- About this exercise
A word-for-word copy of the whole listing is the required answer.

- Data

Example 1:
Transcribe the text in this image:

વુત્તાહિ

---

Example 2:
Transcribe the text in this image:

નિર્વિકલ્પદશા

- The answer
Example 1:
Transcribe the text in this image:

વુત્તાહિ

---

Example 2:
Transcribe the text in this image:

નિર્વિકલ્પદશા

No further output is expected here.